## [ACTIVITY 1]
Name every course that the article about the biomedical sciences graduate says Campbell attended remotely during his final semester.
## [ACTIVITY 2]
According to the article about the biomedical sciences graduate, how many hours per week did Campbell volunteer while earning his bachelor's degree?
## [ACTIVITY 3]
Write the next part of the article about the biomedical sciences graduate, picking up after its final sentence.

## [EXCERPTED PASSAGE]
______

Biomedical sciences graduate balanced studies with emergency medicine
Graduating senior and first responder Bryon Campbell spent his final semester at RIT on the frontline of the coronavirus pandemic.
Campbell is a biomedical sciences major and a New York State Emergency Medical Technician and Certified Flight Paramedic. While earning his bachelor’s degree, Campbell volunteered more than 35 hours per week with the Citizens Hose Company, the Shortsville Fire and Ambulance, in Shortsville, N.Y. And when the coronavirus spread to upstate New York, Campbell was ready to help.
His personal experience as an EMT during the coronavirus pandemic stands in stark contrast to his final semester at RIT. On one hand, Campbell stayed home and remotely attended his placebo research, addiction pharmacology and biology of cancer courses; on the other, he left the safety of his home to answer ambulance calls of increasing acuity.
Likewise, while digging into the placebo research and the effects of the coronavirus pandemic for one class, Campbell worried about the lack of personal protective equipment and about carrying the virus home.
“I practice and teach my family to honor social distancing guidelines,” Campbell said. “Keeping 6-feet away at least from other people and avoiding social contact. That’s the groundwork. And in my professional life, it’s taking every precaution I can for an unknown situation.”

______

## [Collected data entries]
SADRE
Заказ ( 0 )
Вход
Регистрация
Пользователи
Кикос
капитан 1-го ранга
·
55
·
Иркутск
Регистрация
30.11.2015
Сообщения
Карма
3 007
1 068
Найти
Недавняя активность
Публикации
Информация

______

## [ANSWER SPACE 1]
Placebo research, addiction pharmacology, and biology of cancer.

## [ANSWER SPACE 2]
He volunteered more than 35 hours per week.

## [ANSWER SPACE 3]
Campbell has practiced emergency medicine since 2001. He has held various roles as a paramedic and then as a certified flight paramedic, a special skill level requiring a knowledge of aeromedical physics to treat acute patients transported on helicopters. After graduation—and taking the medical school entrance exam in July—Campbell will spend the year working as a flight paramedic and applying to medical school for fall 2021. He hopes to attend Upstate Medical University, where his wife works as a nurse practitioner of pediatric neurosurgery.
Studying biomedical sciences at RIT will help Campbell launch the next phase of his career, which may surprise people who know him well.
“I think people would naturally assume that I would want to go into emergency medicine, but personally, I would love to go into anesthesiology,” he said.
He likens anesthesiologists to orchestral conductors.
“They speed up and slow down the tempo of the surgery,” Campbell said. “They control the patient’s airways. They are in charge of what the patient feels and what they don’t feel, and that’s exactly what I would love to do.”